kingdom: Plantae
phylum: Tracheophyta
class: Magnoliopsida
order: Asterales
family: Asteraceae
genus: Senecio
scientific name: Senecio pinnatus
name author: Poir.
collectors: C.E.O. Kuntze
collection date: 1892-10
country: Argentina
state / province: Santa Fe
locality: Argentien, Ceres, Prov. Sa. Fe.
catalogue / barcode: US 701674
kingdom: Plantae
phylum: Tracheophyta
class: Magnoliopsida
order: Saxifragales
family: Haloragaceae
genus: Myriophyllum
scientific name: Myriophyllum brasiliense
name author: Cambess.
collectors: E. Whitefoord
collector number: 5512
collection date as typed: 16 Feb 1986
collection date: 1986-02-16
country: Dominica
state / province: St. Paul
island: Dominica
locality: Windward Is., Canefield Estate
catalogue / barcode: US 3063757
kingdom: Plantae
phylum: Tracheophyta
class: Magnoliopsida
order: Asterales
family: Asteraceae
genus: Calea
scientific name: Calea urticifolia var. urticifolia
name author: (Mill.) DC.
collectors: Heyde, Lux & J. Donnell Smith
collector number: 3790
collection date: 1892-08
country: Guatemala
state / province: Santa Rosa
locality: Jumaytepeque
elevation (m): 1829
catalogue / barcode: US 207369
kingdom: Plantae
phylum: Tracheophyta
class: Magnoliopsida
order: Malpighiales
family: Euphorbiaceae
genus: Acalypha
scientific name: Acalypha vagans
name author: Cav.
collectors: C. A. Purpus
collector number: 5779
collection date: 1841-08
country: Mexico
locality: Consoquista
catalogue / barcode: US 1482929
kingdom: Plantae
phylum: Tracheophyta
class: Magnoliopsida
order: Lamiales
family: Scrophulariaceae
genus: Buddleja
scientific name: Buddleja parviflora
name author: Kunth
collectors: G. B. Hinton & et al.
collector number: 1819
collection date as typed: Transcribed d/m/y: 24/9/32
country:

···

__TASK TO COMPLETE__: Pull out each line of the material that contains the word "typed", matching upper and lower case exactly.

__IN RESPONSE__:
collection date as typed: 16 Feb 1986
collection date as typed: Transcribed d/m/y: 24/9/32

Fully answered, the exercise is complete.